## Saved data entries

↓↓↓

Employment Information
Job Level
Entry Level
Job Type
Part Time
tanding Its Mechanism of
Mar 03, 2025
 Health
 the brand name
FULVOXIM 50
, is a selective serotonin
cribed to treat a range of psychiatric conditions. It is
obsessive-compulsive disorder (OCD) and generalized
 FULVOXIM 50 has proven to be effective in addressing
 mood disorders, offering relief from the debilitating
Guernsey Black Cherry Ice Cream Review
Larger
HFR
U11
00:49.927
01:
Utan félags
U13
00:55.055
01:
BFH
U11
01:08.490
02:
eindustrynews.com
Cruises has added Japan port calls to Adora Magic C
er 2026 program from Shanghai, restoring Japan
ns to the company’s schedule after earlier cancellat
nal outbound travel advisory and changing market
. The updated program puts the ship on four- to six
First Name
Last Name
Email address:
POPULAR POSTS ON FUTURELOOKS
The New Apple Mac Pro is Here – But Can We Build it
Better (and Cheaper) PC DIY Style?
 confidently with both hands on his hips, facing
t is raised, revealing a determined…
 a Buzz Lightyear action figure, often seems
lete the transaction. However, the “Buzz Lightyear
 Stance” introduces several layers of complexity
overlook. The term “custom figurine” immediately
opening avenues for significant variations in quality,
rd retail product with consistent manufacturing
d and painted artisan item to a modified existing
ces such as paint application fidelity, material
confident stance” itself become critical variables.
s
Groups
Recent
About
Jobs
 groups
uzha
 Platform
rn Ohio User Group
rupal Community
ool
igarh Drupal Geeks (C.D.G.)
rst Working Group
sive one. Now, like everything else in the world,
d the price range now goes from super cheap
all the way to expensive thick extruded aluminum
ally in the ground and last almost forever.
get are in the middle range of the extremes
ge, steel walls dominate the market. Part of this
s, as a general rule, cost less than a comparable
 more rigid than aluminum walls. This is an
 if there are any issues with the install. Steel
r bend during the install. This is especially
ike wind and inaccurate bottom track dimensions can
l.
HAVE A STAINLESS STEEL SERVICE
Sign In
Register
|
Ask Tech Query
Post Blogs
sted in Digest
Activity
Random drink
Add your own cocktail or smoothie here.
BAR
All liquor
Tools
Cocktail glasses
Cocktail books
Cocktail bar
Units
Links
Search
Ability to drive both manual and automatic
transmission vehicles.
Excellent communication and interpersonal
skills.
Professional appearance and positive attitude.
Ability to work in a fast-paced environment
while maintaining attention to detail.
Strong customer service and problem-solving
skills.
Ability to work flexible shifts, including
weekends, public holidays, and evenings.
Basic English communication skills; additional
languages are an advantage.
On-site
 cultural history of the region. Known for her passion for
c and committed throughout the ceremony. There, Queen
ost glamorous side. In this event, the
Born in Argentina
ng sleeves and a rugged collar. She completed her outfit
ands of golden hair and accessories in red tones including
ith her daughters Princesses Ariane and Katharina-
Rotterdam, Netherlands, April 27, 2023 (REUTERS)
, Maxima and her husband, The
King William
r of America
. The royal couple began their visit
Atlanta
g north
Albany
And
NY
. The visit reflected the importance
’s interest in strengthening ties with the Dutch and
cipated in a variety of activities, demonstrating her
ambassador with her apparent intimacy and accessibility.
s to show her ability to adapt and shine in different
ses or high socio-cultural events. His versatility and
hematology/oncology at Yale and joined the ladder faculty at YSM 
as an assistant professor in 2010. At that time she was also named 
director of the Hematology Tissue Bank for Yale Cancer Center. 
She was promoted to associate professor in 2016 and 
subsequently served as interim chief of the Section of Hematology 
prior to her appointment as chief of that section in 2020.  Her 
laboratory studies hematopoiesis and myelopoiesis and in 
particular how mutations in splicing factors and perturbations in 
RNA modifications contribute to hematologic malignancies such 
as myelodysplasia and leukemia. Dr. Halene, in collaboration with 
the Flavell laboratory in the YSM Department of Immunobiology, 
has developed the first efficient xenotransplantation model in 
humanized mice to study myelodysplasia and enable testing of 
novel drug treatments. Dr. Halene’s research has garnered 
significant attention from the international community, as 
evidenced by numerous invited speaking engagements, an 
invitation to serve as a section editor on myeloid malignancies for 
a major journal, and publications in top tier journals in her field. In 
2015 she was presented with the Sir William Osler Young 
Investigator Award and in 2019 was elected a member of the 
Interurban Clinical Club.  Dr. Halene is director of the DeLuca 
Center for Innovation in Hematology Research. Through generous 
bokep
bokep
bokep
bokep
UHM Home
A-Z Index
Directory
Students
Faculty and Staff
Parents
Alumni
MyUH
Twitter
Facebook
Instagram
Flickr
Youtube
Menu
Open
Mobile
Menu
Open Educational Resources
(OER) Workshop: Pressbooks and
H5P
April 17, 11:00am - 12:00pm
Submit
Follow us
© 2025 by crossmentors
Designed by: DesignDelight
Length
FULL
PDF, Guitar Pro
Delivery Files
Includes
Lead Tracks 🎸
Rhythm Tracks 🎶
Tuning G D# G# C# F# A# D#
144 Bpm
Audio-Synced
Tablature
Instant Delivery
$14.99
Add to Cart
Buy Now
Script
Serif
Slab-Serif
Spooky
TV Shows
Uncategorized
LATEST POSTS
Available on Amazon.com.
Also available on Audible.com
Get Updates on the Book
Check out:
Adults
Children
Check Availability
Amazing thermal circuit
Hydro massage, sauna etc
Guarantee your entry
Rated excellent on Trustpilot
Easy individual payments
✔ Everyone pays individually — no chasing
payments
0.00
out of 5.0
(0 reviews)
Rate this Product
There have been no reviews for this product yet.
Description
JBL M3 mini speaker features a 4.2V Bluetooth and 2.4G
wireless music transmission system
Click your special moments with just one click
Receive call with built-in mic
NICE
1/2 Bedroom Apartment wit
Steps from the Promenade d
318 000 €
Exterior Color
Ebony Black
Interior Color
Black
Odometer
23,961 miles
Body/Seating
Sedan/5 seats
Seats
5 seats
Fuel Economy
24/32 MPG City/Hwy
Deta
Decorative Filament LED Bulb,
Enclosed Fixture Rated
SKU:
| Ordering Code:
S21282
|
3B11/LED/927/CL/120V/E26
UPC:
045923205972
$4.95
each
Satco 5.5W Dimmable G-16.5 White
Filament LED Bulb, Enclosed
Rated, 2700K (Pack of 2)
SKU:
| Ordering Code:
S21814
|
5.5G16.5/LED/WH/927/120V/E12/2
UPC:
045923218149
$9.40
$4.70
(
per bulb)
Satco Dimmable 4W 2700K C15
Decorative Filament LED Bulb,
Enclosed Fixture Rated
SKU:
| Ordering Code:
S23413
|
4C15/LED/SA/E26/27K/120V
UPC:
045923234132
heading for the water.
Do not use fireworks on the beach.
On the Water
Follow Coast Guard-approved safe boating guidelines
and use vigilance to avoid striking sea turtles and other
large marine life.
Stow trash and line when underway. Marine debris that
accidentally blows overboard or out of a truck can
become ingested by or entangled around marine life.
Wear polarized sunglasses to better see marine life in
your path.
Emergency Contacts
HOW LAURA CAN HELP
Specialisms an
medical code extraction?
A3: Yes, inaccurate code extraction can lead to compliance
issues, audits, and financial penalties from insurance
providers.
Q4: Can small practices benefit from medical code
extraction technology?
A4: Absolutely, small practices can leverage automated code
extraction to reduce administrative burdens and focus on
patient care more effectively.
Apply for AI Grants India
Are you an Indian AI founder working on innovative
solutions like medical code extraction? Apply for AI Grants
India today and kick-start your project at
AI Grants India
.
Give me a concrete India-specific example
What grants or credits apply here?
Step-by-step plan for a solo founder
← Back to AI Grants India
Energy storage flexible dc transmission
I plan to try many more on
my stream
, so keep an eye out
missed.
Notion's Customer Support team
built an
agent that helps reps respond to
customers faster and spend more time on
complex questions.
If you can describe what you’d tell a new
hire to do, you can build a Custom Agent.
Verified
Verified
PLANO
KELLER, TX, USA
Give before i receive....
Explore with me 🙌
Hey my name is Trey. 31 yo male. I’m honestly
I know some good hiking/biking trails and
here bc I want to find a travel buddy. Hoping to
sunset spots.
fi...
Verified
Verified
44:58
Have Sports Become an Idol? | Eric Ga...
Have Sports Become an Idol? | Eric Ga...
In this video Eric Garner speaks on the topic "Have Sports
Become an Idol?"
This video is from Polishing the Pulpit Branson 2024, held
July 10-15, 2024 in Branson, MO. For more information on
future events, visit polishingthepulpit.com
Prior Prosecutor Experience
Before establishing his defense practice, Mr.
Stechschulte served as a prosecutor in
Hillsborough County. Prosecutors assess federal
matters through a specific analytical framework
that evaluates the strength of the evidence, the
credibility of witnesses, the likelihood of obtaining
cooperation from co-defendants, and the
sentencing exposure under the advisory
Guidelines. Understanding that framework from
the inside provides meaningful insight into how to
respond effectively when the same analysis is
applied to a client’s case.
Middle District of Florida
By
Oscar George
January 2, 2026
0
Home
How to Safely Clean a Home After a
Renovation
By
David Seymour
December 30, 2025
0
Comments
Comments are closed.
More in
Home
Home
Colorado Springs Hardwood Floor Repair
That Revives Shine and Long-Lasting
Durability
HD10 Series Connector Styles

↑↑↑

## REQUIREMENT
If a line of the data holds the string "communication", list it.

## OUTPUT FOR THIS TASK
Excellent communication and interpersonal
Basic English communication skills; additional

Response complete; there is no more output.